Interestingly, colormath
doesn't seem to mind when the parameters of its color objects exceed their limits. It proceeds to create a color object with an invalid hex value. This can sometimes occur during extrapolation. To prevent this, we can either cap the value of the RGB:
rgb_colors = np.maximum(np.minimum(rgb, [1, 1, 1]), [0, 0, 0])
or have it "reflect" back off the wall so to speak.
rgb_colors = []
for color in rgb:
c = list(color)
for i in range(3):
if c[i] > 1:
c[i] = 2 - c[i]
if c[i] < 0:
c[i] *= -1
rgb_colors.append(c)
The equations above should be self explanatory. When an RGB channel drops below zero, flip its sign to "reflect" off of the zero wall, and similarly when it exceeds 1, reflect it back towards zero. Here are some extrapolation results using this method:
def create_palette(start_rgb, end_rgb, n, colorspace, extrapolation_length):
# convert start and end to a point in the given colorspace
start = np.array(convert_color(start_rgb, colorspace, observer=2).get_value_tuple())

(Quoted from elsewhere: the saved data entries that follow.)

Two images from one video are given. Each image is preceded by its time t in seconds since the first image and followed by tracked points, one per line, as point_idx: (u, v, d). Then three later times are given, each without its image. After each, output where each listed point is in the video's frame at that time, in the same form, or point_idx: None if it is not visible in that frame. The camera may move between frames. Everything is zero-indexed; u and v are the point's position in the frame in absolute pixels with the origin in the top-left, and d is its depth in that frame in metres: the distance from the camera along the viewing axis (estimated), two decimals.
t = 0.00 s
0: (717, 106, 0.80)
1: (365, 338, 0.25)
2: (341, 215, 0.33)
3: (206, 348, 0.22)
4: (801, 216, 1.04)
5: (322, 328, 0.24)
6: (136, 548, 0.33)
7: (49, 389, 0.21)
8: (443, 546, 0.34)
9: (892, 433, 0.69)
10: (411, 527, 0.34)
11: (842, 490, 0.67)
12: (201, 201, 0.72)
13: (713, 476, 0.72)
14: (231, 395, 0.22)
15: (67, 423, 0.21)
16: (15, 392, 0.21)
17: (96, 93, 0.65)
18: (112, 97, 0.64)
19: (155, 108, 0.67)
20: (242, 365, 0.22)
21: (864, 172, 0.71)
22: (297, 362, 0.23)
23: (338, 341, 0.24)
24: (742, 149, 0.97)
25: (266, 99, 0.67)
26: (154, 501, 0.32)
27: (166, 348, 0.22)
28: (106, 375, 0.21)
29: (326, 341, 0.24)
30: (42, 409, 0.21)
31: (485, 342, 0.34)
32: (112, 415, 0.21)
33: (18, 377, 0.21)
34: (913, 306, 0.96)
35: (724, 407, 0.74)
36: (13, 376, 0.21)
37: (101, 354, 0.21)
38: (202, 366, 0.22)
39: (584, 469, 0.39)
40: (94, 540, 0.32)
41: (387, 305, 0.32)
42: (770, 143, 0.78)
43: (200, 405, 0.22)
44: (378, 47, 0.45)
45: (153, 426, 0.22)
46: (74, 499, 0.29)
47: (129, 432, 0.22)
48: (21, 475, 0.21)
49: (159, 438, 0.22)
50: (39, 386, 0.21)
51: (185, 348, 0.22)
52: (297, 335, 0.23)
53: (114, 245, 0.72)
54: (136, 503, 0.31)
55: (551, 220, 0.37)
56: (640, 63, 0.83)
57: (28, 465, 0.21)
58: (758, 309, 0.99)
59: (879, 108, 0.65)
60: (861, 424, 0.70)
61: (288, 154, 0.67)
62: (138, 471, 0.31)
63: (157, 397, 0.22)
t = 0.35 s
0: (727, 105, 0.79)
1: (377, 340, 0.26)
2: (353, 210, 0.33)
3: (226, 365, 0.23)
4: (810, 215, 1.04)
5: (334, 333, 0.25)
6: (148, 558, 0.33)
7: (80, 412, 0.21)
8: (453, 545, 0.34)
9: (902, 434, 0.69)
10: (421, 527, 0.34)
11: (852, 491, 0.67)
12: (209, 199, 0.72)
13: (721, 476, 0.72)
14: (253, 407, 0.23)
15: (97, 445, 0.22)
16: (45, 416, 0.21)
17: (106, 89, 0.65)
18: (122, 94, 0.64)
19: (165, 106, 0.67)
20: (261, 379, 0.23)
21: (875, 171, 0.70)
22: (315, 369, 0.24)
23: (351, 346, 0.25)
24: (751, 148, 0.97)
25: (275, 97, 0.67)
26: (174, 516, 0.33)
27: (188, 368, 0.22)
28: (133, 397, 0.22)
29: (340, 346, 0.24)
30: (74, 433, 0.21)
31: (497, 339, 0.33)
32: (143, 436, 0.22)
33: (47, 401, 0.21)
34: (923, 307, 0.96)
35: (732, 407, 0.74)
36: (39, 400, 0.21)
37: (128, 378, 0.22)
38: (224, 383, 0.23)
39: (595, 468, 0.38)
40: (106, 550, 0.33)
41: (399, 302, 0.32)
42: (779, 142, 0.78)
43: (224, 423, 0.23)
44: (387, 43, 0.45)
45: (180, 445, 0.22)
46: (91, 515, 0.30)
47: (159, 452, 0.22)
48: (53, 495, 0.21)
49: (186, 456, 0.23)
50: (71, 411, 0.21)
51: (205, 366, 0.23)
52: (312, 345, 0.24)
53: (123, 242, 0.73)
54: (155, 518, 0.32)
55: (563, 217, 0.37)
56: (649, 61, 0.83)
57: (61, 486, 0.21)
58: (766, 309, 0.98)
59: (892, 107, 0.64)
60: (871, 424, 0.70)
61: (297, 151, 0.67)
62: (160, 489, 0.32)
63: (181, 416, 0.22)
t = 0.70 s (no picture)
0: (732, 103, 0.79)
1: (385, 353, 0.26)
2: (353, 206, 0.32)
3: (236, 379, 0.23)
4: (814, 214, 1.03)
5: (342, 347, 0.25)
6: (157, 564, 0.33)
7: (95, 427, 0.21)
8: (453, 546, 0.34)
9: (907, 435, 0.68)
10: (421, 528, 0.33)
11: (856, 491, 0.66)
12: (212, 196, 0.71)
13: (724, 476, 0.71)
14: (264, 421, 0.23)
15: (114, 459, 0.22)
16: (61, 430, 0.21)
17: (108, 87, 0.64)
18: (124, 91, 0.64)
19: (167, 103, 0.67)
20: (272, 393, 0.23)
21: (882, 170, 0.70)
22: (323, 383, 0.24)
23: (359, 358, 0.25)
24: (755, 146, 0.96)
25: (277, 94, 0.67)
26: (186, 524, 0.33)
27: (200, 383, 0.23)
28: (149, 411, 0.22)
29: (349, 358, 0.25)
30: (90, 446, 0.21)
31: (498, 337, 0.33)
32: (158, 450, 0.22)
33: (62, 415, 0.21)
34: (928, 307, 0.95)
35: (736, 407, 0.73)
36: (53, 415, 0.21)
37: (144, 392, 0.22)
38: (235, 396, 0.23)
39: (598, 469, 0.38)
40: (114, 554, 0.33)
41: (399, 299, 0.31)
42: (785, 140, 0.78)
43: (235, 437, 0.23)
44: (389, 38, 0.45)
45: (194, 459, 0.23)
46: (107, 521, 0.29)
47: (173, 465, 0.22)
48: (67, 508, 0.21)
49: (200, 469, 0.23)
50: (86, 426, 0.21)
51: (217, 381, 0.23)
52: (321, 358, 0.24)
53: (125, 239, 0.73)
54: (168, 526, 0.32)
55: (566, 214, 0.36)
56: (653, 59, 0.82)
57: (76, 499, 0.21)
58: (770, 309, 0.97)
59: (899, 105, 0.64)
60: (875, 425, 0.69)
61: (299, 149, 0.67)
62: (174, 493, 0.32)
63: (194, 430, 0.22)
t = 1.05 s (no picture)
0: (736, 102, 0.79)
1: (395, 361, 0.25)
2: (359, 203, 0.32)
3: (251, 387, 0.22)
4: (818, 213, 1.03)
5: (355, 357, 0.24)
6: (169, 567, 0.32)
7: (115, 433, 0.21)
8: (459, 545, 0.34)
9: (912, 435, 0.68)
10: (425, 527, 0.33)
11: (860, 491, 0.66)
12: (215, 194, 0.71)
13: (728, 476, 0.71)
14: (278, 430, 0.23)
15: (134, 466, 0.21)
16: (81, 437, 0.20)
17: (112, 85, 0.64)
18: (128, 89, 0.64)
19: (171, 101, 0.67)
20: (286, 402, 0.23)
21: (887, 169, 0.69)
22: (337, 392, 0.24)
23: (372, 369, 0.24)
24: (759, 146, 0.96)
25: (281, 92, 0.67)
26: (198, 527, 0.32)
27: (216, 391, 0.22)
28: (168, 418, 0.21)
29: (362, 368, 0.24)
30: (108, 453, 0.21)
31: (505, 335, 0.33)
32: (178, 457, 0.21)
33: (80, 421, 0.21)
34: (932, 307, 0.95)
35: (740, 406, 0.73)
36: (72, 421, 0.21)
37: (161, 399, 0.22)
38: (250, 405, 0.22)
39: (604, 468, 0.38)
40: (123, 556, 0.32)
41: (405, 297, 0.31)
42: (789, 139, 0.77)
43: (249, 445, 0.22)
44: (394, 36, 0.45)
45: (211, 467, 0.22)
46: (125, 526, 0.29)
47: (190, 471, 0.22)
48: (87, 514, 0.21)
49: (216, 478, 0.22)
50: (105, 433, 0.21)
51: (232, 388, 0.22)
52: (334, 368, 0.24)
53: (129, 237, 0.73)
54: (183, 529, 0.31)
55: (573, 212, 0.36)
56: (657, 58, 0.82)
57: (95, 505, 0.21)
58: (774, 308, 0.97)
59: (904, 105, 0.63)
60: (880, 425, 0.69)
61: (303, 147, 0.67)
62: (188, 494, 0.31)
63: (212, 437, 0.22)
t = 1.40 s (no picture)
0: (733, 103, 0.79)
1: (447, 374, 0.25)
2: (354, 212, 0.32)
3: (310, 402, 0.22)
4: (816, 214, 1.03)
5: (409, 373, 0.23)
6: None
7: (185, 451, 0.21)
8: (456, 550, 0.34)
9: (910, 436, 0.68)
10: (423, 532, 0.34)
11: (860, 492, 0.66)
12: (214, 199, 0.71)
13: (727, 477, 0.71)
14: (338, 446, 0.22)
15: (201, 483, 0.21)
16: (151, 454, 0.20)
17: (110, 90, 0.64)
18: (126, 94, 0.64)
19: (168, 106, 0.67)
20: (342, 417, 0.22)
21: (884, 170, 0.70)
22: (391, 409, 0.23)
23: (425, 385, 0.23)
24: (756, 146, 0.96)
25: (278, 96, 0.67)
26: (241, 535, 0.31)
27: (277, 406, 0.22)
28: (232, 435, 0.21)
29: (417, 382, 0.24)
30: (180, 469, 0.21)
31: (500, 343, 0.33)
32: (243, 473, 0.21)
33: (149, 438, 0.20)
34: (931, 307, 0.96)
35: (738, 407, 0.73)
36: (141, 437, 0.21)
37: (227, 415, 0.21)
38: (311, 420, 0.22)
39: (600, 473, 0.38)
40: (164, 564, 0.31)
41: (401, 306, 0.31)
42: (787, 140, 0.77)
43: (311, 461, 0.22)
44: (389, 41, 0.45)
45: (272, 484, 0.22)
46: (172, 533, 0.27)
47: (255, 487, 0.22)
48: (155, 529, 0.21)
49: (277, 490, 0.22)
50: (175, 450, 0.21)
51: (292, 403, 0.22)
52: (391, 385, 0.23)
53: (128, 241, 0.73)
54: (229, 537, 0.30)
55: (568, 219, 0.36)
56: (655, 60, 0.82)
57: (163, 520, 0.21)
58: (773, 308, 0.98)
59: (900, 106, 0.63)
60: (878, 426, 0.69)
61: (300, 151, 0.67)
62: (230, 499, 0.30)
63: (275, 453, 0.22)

mid = np.array(convert_color(end_rgb, colorspace, observer=2).get_value_tuple())
# extrapolate the end point
end = start + extrapolation_length * (mid - start)
# create a set of n points along start to end
points = list(zip(*[np.linspace(start[i], end[i], n) for i in range(3)]))
# create a color for each point and convert back to rgb
rgb = [convert_color(colorspace(*point), sRGBColor).get_value_tuple() for point in points]
# rgb_colors = np.maximum(np.minimum(rgb, [1, 1, 1]), [0, 0, 0])
rgb_colors = []
for color in rgb:
c = list(color)
for i in range(3):
if c[i] > 1:
c[i] = 2 - c[i]
if c[i] < 0:
c[i] *= -1
rgb_colors.append(c)
# finally convert rgb colors back to hex
return [sRGBColor(*color).get_rgb_hex() for color in rgb_colors]
start_color = "#009392"
end_color = "#d0587e"
number_of_colors = 11
colorspaces = (sRGBColor, HSVColor, LabColor, LCHuvColor, LCHabColor, XYZColor, LuvColor)
start_rgb = hex_to_rgb_color(start_color)
end_rgb = hex_to_rgb_color(end_color)
fig = plt.figure(figsize=(6, len(colorspaces)), frameon=False)
for index, colorspace in enumerate(colorspaces):
palette = create_palette(start_rgb, end_rgb, number_of_colors, colorspace, extrapolation_length=2)
plot_color_palette(palette, index + 1, colorspace.__name__, len(colorspaces))
plt.subplots_adjust(hspace=1.2)
plt.show()
Note that because Hue is a circular axis, in color spaces like HSV or HSL it wraps back around, and if you put your end-color at the middle of the palette, you are likely to return back near your start-color.
It's quiet fascinating to see the path these interpolations take in the color space. Take a look. Notice the effect bouncing off the walls creates.
I might at some point turn this into an open source project.